Terwijl de Egyptenaren met hun ernstig beschadigde oorlogswagens worstelden, bereikten alle Israëlieten de oostelijke oever. Nu strekte Mozes zijn hand uit over de Rode Zee. Daarop liet Jehovah de muren van water die de doorgang hadden gevormd instorten. Miljoenen tonnen water sloten zich met bulderend geweld boven Farao en zijn strijdkrachten. Er was geen vijand die het overleefde. Israël was vrij! — Ex. 14:26-28; Ps. 136:13-15.

Het nieuws over deze gebeurtenissen bracht bij de omringende naties een blijvend gevoel van angst teweeg (Ex. 15:14-16). Veertig jaar later zei Rachab uit Jericho tegen twee Israëlitische mannen: ’De schrik voor u is op ons gevallen, (...) want wij hebben gehoord hoe Jehovah de wateren van de Rode Zee van voor uw aangezicht heeft doen opdrogen toen gij uit Egypte trok’ (Joz. 2:9, 10). Zelfs die heidense naties waren niet vergeten hoe Jehovah zijn volk had bevrijd. Het is duidelijk dat Israël zelfs nog meer redenen had om hem te gedenken.

----

### [Maak af]
#1 Hoeveel jaar na de doortocht sprak Rachab uit Jericho volgens de tekst over de Rode Zee met twee Israëlitische mannen?
#2 Geef alstublieft het vervolg van de tekst over de Rode Zee, aansluitend op de laatste zin.
De records staan los van de tekst over de Rode Zee.

### [Aangeleverde gegevens]
----

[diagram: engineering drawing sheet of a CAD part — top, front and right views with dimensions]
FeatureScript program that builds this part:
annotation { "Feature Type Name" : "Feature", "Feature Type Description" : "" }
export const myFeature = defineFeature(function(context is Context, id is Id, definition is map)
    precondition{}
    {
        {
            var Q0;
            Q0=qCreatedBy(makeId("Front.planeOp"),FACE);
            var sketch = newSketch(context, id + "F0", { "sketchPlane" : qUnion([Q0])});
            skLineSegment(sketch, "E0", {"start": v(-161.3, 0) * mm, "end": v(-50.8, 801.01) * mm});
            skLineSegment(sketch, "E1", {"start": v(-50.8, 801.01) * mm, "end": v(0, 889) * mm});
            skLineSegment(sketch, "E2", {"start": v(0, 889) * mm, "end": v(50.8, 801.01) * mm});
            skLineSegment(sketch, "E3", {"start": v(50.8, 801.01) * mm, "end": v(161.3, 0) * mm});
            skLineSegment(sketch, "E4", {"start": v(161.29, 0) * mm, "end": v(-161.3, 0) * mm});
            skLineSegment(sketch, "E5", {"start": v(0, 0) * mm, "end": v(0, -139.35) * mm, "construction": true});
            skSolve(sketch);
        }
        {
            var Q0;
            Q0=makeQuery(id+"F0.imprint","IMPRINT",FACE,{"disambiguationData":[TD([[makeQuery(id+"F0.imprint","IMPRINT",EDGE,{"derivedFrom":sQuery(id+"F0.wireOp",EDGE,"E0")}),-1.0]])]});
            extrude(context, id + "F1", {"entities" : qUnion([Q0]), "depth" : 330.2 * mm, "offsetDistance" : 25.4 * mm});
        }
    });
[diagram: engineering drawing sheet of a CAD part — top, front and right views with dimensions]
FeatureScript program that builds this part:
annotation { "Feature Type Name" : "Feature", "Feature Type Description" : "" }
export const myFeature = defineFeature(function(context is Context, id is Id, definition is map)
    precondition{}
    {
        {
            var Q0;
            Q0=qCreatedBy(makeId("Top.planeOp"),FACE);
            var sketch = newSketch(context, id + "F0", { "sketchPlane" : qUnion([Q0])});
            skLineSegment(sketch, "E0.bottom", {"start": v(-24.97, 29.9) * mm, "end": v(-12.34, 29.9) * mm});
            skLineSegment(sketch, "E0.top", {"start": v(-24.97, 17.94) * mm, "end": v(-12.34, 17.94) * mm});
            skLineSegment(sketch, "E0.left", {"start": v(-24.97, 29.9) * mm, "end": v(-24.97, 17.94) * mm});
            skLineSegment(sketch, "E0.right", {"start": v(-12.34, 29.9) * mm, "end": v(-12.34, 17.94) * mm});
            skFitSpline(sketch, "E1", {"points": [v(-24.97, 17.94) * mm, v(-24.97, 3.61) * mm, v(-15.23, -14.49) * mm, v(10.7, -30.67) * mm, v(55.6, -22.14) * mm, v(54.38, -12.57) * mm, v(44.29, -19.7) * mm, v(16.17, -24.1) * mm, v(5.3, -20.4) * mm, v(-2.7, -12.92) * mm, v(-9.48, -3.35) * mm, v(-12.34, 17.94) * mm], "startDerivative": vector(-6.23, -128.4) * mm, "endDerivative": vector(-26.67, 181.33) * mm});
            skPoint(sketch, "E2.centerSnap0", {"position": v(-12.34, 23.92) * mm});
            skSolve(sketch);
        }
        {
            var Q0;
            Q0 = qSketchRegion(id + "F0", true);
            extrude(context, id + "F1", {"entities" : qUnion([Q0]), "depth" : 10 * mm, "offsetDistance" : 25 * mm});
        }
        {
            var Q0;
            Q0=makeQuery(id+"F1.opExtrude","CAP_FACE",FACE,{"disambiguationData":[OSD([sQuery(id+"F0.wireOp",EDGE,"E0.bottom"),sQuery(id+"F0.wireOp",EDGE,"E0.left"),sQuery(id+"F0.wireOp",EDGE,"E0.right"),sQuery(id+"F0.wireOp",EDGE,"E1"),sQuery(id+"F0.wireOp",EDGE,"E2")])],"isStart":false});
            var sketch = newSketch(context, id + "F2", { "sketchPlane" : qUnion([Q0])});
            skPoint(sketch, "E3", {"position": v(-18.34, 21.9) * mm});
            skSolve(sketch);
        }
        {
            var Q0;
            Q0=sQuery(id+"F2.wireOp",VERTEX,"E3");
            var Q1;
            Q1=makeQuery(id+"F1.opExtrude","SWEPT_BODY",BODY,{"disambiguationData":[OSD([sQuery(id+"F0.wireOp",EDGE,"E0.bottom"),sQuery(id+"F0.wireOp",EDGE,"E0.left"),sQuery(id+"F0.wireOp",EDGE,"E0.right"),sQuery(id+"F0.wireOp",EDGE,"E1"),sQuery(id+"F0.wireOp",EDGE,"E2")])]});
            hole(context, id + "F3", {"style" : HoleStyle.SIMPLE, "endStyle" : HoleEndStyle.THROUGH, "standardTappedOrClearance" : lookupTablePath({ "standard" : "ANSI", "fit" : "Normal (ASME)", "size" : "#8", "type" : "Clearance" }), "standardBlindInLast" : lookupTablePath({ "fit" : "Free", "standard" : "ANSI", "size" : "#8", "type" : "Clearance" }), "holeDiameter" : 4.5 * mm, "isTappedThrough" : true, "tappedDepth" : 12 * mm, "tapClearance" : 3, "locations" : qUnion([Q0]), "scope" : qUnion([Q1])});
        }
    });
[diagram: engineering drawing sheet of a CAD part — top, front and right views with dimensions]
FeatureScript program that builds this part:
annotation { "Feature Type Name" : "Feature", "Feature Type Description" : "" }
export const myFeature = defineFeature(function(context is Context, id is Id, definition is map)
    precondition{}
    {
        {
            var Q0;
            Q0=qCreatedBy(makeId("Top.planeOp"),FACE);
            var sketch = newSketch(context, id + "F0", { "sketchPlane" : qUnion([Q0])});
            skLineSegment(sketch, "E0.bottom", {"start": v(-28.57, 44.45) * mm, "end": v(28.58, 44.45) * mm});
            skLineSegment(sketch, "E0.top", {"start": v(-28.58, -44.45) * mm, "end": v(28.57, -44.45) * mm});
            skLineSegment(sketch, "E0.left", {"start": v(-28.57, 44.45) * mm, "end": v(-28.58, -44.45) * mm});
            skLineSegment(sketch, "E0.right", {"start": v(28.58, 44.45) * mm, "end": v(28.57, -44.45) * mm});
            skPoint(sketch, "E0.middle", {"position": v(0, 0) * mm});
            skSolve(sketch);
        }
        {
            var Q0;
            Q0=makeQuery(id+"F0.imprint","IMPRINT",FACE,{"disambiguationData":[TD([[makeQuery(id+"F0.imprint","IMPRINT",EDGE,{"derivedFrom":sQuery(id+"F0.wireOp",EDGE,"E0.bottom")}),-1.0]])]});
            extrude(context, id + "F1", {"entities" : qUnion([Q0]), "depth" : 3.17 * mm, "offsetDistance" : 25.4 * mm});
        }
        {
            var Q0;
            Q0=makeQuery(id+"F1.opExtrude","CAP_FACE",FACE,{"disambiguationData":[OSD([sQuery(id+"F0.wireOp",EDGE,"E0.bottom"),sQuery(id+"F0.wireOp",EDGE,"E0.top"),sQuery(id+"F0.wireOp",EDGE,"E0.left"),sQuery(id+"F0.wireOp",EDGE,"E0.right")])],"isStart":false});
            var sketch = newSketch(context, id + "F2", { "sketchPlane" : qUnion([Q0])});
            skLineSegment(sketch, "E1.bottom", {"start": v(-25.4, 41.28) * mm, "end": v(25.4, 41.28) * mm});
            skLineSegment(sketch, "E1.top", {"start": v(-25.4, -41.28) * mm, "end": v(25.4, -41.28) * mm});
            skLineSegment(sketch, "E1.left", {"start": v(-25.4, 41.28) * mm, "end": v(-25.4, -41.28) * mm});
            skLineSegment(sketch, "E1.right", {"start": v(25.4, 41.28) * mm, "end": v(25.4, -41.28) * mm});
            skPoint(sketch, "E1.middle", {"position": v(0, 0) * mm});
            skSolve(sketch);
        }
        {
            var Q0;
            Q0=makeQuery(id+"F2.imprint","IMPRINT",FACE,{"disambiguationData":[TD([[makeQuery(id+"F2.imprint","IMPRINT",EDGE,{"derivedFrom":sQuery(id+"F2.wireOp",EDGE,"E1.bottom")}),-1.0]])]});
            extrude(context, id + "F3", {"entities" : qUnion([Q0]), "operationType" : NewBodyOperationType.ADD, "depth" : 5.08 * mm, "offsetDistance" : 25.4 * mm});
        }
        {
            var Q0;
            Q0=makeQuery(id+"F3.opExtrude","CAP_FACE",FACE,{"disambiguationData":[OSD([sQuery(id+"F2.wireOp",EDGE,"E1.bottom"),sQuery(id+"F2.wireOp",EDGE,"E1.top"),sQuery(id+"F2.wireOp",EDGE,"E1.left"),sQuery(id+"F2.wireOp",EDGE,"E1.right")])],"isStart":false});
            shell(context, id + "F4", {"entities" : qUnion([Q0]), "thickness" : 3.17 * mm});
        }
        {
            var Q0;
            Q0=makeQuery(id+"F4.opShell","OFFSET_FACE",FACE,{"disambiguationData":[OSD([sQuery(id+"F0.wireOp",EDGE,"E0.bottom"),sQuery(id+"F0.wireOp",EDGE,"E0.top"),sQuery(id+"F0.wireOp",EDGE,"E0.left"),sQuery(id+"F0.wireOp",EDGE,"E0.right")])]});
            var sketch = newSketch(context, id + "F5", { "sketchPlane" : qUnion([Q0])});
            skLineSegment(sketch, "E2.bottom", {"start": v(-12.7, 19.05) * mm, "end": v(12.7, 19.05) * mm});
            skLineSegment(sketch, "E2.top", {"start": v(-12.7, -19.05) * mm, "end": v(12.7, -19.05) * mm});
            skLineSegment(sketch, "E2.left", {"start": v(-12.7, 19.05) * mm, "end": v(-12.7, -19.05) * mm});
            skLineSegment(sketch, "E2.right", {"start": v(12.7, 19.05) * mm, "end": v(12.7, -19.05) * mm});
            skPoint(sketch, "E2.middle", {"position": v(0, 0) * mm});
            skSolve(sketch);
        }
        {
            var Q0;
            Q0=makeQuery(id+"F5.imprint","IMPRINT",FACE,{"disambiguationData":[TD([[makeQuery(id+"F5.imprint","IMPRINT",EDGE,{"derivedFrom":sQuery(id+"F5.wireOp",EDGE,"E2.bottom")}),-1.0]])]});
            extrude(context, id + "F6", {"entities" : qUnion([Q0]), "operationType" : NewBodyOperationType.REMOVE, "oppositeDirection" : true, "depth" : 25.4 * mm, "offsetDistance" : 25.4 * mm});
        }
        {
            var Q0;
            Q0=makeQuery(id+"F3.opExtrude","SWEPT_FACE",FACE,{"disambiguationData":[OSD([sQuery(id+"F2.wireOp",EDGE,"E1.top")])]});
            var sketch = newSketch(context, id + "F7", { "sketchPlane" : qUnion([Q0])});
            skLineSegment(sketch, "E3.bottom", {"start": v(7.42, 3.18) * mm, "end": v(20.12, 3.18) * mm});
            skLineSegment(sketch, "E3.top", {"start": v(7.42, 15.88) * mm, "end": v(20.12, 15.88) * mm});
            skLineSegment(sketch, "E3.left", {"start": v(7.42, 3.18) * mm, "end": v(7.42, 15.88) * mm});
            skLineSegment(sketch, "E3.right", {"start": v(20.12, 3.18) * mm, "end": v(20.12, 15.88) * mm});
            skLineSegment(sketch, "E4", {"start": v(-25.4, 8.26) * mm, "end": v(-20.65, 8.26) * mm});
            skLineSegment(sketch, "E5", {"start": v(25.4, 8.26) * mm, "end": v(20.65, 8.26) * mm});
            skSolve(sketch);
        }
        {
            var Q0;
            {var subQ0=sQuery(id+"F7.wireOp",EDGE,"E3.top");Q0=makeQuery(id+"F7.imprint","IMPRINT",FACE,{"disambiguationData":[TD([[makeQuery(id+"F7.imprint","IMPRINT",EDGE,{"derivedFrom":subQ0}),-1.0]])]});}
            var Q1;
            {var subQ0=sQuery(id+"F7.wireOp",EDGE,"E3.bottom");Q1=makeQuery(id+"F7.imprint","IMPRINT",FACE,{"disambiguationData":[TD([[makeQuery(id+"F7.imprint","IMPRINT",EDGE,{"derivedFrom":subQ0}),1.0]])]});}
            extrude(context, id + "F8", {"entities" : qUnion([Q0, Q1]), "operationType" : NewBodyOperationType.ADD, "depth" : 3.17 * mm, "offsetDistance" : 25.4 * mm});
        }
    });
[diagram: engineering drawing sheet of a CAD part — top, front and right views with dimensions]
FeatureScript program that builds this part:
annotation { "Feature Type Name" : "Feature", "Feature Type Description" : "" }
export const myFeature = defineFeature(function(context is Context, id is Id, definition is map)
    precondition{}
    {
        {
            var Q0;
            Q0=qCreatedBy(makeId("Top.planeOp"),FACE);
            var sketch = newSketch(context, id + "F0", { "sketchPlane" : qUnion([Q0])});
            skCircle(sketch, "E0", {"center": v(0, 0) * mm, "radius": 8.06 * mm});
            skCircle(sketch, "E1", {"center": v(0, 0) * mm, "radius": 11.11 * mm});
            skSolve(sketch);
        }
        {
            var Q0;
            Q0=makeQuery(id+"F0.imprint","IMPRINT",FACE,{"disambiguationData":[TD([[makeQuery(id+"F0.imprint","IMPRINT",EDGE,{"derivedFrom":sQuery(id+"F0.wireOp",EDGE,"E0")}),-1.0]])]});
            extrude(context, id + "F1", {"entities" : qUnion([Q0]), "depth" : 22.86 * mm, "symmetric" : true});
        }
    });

----

### [Eindresultaten]
#1 Veertig jaar later.

#2
’Hij beveiligde hen als de pupil van zijn oog’

Na de doortocht door de Rode Zee kwam Israël in de Sinaïwoestijn, een „grote en vrees inboezemende wildernis”. Tijdens hun tocht over „een dorstige bodem die geen water heeft”, en ook geen voedsel voor zo’n menigte, liet Jehovah hen niet in de steek. Terugkijkend zei Mozes daarover: „[Jehovah] vond hem [Israël] in een woest land, en in een eenzame, huilende woestijn. Voorts omringde hij hem, verzorgde hem, beveiligde hem als de pupil van zijn oog” (Deut. 8:15; 32:10). Hoe zorgde God voor hen?

Jehovah gaf hun „brood uit de hemel”, manna genaamd, dat door een wonder op „de oppervlakte van de wildernis” verscheen (Ex. 16:4, 14, 15, 35). Jehovah liet ook „uit de rots van vuursteen” water tevoorschijn komen. Tijdens hun veertigjarige verblijf in de woestijn zorgde God ervoor dat hun mantels niet versleten en hun voeten niet opzwollen (Deut. 8:4). Wat verwachtte God terecht als tegenprestatie? Mozes zei tegen Israël: „Hoed u en geef goed acht op uw ziel, dat gij de dingen die uw ogen hebben gezien, niet vergeet en dat ze al de dagen van uw leven niet uit uw hart wijken” (Deut. 4:9). Als de Israëlieten dankbaar zouden terugdenken aan Jehovah’s reddingsdaden zouden ze hem altijd dienen en moeite doen om zijn wetten te gehoorzamen. Wat deed Israël?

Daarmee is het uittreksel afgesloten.